▶ _Text_
________
On Wed, Sep 09, 2015 at 11:36:16AM +0800, Richard Yang wrote:
>On Wed, Sep 09, 2015 at 12:48:21PM +1000, Gavin Shan wrote:
>>On Wed, Jul 29, 2015 at 11:17:18AM +0800, Wei Yang wrote:
>>>Hi, Michael
>>>
>>>Hope you didn't take this yet. We may change this patch a little.
>>>
>>
>>[Cc Alexey who might concern the SRIOV status]
>>
>>Richard, do you have plan to get it upstream? It seems it's hanged
>>over here for long time.
>>
>
>The VF EEH is hung since we re-designed the SRIOV. After the re-design, we
>don't have VF groups.
>

How can this SRIOV redesign patchset affect EEH part greatly? The EEH
VF patchset already support VF PE which contains only one VF.

>My plan is to push the VF EEH patch set after the SRIOV Redesign is accepted.
>

That SRIOV redesign patchset missed 4.3 merge window obviously. I think the
code has been reviewed by Alexey and me. If Alexey isn't going to have more
comments about it, you can refresh the series (EEH support for VF) based on
it and send the updated series. I don't think there is any dependencies.

>>>On Fri, Jul 17, 2015 at 02:02:41PM +0800, Wei Yang wrote:
>>>>When VF BAR size is larger than 64MB, we group VFs in terms of M64 BAR,
>>>>which means those VFs in a group should form a compound PE.
>>>>
>>>>This patch links those VF PEs into compound PE in this case.
________
▶ _Task objective_
Reproduce part of the patch discussion, beginning with "On Wed, Sep 09, 2015 at 11:36:16AM" and stopping after "patch a little.".
________
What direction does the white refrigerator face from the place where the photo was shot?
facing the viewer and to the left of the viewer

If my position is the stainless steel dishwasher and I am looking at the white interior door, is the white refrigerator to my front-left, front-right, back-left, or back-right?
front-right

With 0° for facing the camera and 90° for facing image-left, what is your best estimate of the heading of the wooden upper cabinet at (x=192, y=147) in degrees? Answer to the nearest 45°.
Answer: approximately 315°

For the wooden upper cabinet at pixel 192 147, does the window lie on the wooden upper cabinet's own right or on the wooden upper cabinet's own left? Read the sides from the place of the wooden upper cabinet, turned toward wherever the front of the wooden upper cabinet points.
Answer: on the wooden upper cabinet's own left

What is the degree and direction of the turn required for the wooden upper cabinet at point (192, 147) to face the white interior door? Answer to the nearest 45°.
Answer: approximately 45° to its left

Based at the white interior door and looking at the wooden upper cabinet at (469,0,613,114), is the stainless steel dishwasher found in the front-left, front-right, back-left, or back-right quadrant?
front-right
________
▶ _Solution to the problem_
On Wed, Sep 09, 2015 at 11:36:16AM +0800, Richard Yang wrote:
>On Wed, Sep 09, 2015 at 12:48:21PM +1000, Gavin Shan wrote:
>>On Wed, Jul 29, 2015 at 11:17:18AM +0800, Wei Yang wrote:
>>>Hi, Michael
>>>
>>>Hope you didn't take this yet. We may change this patch a little.